Aci, fakirlik, huzun agirlikli edebiyat, ruslardan nasil böyle bir edebiyat cikti bilmiyorum ama kucuk yasta kitap okuma aliskanligimi bu kitaplarla kazanmistim.
bir türlü ısınıp keyif alarak okuyamadım, bu kadar insan elbette yanılıyor olamaz muhtemelen sorun bendedir ama sevemedim. elden bir şey gelmez.
bu kadar kasvet, bitmek bilmeyen tasvirler, upuzun monolog ya da diyaloglar. beni boğuyor. sus artık amına koduğumun adamı diyesim geliyor -ki kabalıktan hiç hoşlanmam.

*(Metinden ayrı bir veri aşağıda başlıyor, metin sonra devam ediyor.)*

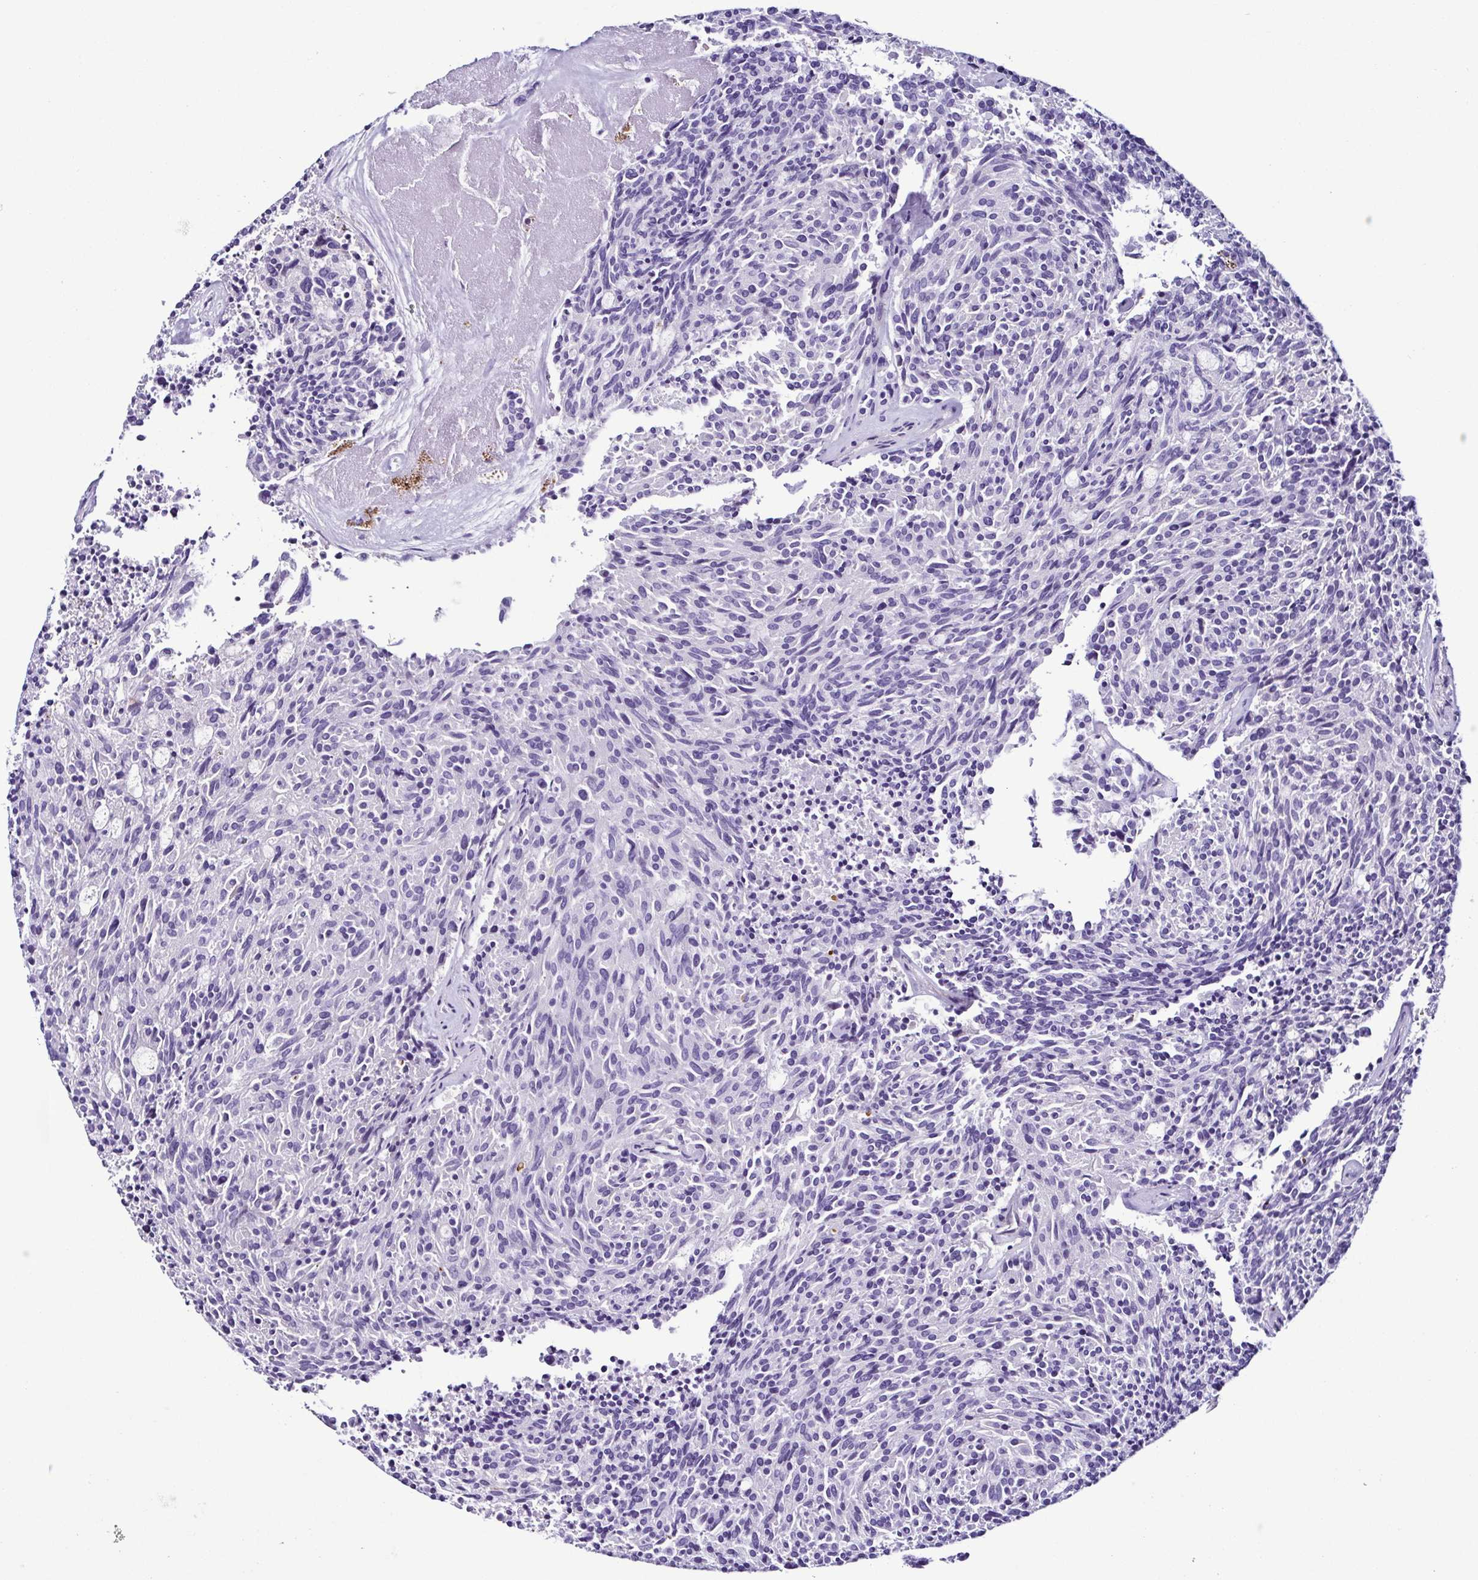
{"staining": {"intensity": "negative", "quantity": "none", "location": "none"}, "tissue": "carcinoid", "cell_type": "Tumor cells", "image_type": "cancer", "snomed": [{"axis": "morphology", "description": "Carcinoid, malignant, NOS"}, {"axis": "topography", "description": "Pancreas"}], "caption": "The photomicrograph shows no staining of tumor cells in carcinoid (malignant).", "gene": "SRL", "patient": {"sex": "female", "age": 54}}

fransız edebiyatıyla birlikte dünyanın en kallavi zenginlikte iki edebiyatından biri olsa ve seveni çok olsa da benim sevemediğimdir.
Normalde dram türü yapıtları severim. Ama dram da bir yere kadar; hiçbir iyi şey olmayan, sonu her açıdan kötü biten şeyler de normal değil.
Ama rus edebiyatı bana çok kasvetli gelmekte, soğuk ve kapalı havanın kasvetini ister istemez hissediyorsunuz.
Zor anlaşılan ağır bir dil, fazla uzun eserler sıkıcı yani boğuyor bence.
sikimsikimov ve sikimveçya dar ve rutubetli evde bir odada oturmuş çaresizce konuşuyorlardı. sikmeçya ve sikivanya son rublelerini viskiye harcamışlardı.
Batının en doğulusu olduğu için dikkat çekici olabilir. Türk edebiyatının da doğunun en batılısı olduğu için dikkat çekmesi gerekir lakin ki öyle değildir.